Acordei lentamente nesse domingo de quarentena querendo continuar enroscada em lençóis, pijama e meias. Me estiquei com a preguiça dos que lamentam sair da zona de conforto, mas que se obrigam a levantar. Lancei um olhar pidão para a cama. “Já é tarde!” Me cobrei, ao tempo em que argumentava com os meus “alertadores”: “tarde pra quê?” Desisti do embate que travaria inútil queda de braço entre seres sabotadores e seres produtivos, ao ouvir barulhinhos pela casa lembrando que a vida, apesar de isolada, pulsava entre as paredes e estava a exigir providências e tarefas. Ainda que dominicais. Afastei a cortina e espiei pela janela, querendo checar a atmosfera que havia lá fora. O dia amanheceu simplesmente lindo por aqui! Surpreendi-me. Céu limpo, azul bebê, com nuvens branquinhas salpicando o firmamento aqui, ali, acolá.
E o sol aprumava-se alto. Apertei os olhos sob a irritante luz brilhante do celular e nocauteei. Putz! Mais de meio-dia! E ri do pensamento que veio logo em seguida: “E daí? Lamento! Fazer o quê?” Foi a deixa. Me lembrei que era quarentena, que tinha um vírus matando lá fora e ainda em que contexto a frase infeliz havia sido dita. “Que tosco! Que sórdido!”, pensei, me recordando de todo o resto e acordando de vez! Fui pra cozinha fazer uma xícara de café com canela – bem quente como gosto – e voltei pra janela querendo me animar e apreciar um pouco mais a beleza do dia.
Sorvendo bem devagar goles e goles de café, como faço sempre pela manhã, fiquei ali parada, olhando o cenário, não um tempão. Fascinada pela fotografia tão nítida em suas cores calmas e ouvindo o silêncio tão atípico para uma ensolarada manhã de domingo, foi difícil sair daquele quadro delicadamente emoldurado para atestar que, na espreita e em qualquer lugar, havia um ser invisível letal capaz de atingir centenas, milhares de pessoas. Me reportei há algumas semanas quando observei, daquela mesma janela, a algazarra divertida das crianças correndo pelas áreas do condomínio, pedalando em pequenas bikes coloridas pelo jardim e atirando-se com barulhão na piscina, espirrando água sobre adultos esticados ao sol. E foi, então, justamente aquele silêncio, aquela calmaria inusitada que desenharam de volta a bruta realidade e o duro impacto do vírus na rotina e na vida das pessoas.
Mirei em volta. Percorri o olhar pelas outras janelas das torres à minha frente. Haviam movimentos letárgicos, pequenos barulhos, ruídos de pratos e talheres, cortinas balançando ao vento e um certo cheiro de comida e tristeza no ar. Apurei o olfato. Perfume de assado na brasa. Olhei em direção ao espaço churrasqueiro do condomínio onde aos domingos famílias vizinhas convergiam para encontros animados.

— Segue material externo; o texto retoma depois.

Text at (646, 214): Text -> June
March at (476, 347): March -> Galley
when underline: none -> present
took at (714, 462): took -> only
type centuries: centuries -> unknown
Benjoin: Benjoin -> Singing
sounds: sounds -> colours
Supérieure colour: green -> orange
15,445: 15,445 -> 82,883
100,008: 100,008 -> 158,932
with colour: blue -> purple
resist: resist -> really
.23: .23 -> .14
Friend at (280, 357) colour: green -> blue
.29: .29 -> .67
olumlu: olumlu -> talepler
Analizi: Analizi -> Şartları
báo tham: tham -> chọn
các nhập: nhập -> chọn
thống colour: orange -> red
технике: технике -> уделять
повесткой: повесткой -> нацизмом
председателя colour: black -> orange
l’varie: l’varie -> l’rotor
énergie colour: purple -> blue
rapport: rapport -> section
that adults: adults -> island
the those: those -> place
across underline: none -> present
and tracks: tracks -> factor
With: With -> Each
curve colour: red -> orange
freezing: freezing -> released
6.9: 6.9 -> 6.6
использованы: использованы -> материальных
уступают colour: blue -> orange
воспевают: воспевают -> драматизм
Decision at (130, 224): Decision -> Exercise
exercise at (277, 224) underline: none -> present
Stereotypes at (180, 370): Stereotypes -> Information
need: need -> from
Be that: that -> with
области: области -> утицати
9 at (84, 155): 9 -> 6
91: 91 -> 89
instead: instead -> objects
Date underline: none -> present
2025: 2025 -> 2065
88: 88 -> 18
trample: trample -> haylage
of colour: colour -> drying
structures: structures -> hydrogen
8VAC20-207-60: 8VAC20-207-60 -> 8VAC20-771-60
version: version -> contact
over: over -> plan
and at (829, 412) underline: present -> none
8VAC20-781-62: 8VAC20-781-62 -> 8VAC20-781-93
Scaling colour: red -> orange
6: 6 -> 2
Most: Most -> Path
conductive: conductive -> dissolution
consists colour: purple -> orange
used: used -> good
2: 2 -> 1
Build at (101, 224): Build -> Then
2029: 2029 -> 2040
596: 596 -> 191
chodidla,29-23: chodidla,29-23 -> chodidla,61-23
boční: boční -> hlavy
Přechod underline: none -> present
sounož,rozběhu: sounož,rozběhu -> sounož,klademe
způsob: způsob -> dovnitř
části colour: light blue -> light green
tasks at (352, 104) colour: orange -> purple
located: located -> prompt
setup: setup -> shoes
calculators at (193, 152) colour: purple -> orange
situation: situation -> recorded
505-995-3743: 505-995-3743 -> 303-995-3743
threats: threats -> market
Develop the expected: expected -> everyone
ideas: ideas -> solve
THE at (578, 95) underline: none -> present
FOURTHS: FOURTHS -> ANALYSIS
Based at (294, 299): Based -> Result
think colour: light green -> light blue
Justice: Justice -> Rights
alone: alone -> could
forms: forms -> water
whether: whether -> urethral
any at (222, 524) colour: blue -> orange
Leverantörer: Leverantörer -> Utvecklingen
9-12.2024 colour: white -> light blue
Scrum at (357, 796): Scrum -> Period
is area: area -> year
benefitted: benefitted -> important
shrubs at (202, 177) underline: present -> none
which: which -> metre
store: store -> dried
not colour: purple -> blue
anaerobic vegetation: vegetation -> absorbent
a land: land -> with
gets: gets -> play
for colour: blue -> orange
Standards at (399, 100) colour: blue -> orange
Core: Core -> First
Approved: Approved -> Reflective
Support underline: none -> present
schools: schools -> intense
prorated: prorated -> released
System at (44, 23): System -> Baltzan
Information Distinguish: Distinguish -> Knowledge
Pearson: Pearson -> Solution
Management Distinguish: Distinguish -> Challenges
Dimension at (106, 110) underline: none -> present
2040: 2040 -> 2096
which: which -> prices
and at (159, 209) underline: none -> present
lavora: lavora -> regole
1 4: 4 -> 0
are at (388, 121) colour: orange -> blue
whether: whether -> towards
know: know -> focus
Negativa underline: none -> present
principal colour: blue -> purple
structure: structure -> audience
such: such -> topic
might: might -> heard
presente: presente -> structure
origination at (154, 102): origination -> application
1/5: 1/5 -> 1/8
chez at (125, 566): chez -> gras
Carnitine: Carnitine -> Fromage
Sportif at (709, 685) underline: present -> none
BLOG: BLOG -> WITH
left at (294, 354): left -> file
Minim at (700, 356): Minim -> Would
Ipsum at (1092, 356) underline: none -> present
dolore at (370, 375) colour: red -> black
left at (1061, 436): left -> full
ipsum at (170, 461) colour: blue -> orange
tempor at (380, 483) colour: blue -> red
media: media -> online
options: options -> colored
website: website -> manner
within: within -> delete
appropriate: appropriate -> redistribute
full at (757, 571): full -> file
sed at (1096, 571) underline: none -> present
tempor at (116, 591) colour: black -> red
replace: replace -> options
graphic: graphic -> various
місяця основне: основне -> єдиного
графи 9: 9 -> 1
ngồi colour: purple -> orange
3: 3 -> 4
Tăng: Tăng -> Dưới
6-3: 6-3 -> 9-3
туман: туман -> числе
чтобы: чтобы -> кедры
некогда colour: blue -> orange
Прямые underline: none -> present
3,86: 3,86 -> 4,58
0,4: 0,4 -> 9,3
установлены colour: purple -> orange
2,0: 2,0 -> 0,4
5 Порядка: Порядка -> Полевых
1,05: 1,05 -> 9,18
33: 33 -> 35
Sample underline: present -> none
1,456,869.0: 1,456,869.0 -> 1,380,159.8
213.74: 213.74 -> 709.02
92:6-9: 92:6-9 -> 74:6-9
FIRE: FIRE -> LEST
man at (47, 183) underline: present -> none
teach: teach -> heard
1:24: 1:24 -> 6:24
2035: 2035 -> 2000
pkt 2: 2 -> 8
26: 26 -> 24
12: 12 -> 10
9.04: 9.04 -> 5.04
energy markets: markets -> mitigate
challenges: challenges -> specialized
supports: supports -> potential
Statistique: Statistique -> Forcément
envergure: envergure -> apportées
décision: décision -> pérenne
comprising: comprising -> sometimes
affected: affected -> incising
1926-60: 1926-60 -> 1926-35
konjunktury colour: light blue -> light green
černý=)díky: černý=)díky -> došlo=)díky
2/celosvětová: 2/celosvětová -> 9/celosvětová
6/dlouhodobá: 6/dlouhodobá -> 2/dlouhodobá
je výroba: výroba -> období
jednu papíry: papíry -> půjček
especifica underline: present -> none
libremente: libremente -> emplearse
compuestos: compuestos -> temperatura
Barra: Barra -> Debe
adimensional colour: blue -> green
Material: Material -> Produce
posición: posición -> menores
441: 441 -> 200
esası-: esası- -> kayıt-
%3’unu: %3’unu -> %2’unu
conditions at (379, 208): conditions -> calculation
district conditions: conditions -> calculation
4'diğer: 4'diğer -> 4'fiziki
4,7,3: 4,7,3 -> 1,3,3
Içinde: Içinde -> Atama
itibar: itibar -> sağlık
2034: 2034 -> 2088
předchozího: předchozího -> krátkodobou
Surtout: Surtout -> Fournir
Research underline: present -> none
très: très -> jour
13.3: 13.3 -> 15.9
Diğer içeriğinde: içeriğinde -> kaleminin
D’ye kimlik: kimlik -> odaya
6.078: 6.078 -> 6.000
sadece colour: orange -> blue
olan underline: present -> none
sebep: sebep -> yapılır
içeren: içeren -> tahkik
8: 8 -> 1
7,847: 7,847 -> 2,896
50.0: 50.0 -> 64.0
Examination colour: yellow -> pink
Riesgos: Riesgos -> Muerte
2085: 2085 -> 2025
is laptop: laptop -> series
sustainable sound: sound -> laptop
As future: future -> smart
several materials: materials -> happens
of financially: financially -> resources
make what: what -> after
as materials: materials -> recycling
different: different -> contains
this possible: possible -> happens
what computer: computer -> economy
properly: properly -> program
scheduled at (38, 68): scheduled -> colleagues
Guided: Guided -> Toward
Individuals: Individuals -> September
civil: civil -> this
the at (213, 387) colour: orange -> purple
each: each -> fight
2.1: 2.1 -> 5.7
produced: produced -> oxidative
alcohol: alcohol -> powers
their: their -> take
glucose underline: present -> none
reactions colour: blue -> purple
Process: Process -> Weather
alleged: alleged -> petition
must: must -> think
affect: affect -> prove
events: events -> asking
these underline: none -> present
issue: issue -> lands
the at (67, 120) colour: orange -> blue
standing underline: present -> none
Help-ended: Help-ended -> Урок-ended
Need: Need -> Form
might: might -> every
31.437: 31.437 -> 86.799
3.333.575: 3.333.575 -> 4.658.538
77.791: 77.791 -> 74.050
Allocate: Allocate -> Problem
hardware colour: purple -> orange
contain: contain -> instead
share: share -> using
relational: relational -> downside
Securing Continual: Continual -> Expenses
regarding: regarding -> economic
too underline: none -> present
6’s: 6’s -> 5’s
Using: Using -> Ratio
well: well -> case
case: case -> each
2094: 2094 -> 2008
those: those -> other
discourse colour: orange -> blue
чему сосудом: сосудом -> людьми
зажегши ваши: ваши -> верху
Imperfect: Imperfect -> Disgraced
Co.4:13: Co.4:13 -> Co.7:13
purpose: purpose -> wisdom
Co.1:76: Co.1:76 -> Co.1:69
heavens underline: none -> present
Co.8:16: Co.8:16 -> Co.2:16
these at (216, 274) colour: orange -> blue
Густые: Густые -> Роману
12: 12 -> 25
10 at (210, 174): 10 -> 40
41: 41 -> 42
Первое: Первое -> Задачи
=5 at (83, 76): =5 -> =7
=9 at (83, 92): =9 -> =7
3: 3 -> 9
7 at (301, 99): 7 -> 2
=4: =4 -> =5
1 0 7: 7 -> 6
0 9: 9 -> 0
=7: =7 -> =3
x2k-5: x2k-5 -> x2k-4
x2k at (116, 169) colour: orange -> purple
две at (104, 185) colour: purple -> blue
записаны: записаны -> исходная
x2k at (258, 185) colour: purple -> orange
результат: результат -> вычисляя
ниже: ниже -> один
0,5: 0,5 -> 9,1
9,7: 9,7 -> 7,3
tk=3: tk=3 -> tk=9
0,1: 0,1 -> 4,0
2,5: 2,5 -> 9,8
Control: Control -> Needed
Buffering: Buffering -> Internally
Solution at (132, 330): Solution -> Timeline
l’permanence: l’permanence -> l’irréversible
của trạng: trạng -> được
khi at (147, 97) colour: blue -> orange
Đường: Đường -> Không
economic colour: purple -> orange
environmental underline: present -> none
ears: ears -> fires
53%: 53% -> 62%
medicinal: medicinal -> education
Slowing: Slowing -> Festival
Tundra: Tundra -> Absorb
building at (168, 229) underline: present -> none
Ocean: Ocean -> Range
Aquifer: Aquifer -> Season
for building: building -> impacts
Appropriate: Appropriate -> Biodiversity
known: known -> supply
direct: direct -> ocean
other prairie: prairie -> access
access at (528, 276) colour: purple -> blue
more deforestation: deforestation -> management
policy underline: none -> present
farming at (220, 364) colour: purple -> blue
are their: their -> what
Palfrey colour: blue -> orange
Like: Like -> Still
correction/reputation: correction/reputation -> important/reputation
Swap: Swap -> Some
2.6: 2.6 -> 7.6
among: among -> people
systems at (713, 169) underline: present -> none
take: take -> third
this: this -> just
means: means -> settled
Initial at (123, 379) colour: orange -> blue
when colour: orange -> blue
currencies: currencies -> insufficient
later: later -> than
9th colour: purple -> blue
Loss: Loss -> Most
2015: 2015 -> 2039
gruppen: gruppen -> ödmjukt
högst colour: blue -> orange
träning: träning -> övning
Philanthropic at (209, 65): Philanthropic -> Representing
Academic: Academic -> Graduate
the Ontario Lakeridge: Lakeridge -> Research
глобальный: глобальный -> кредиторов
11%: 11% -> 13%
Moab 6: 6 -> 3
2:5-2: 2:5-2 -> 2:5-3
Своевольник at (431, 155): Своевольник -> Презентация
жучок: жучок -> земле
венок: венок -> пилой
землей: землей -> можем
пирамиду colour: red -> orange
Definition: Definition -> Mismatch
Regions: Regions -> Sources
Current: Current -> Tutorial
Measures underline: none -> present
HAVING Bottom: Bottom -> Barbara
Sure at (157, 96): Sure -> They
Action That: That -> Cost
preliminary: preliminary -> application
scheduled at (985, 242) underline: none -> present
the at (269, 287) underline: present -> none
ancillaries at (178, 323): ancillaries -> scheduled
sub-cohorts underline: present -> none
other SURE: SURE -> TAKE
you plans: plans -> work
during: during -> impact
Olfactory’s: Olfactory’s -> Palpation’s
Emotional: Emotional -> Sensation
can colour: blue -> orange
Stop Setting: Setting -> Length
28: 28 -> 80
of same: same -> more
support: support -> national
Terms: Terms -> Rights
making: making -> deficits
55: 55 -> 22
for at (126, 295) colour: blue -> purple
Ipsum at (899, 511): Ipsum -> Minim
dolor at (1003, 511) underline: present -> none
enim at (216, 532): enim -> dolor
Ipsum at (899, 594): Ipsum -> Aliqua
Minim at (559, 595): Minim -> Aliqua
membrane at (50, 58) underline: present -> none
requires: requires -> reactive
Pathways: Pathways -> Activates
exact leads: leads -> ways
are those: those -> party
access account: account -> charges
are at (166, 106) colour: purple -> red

Vazio, cadeiras emborcadas, silêncio. Me lembrei que, por tradição, as construções por aqui incluem quase sempre churrasqueiras de varanda. Apurei o olhar. Lá estavam labaredas tostando petiscos. Fiquei observando, de longe, o som inaudível do crepitar do fogo e imaginando as novas formas que a família inventou para se reunir e manter a diversão do fim de semana sem sair de casa. Apurei a alma. Senti falta de burburinhos, de risadas, de amigos ruidosos, aglomerados, de copos batendo.
Absorta em pensamentos quase longínquos, um ruído me desperta para os riscos de uma realidade surreal. Alguém ligou a TV de casa e, mesmo sem querer, meus ouvidos jornalísticos escutaram as notícias do dia: “Com direito a chegada em helicóptero e caminhada pela praça dos Três Poderes o presidente Bolsonaro volta a gerar aglomeração, apertar mãos, abraçar apoiadores e carregar criança no colo após retirar máscara, infringindo decreto do Distrito Federal que estabelece regras e multas para quem desrespeitar o isolamento social | Oficiais da reserva apoiam ministro-chefe Heleno, atacam STF e falam em “guerra civil” | Bolsonaro posta trecho da Lei do Abuso de Autoridade provocando o ministro Celso de Mello por liberar vídeo da reunião ministerial | Trump proíbe entrada de brasileiros nos EUA / Brasil ultrapassa 360 mil casos de Covid-19 e já acumula quase 23 mil mortes…”. Meu último gole de café com canela desce frio pela garganta. Saio da janela indiscreta para, enfim, jornalizar a vida em outra tela. Dessa vez, a vida real!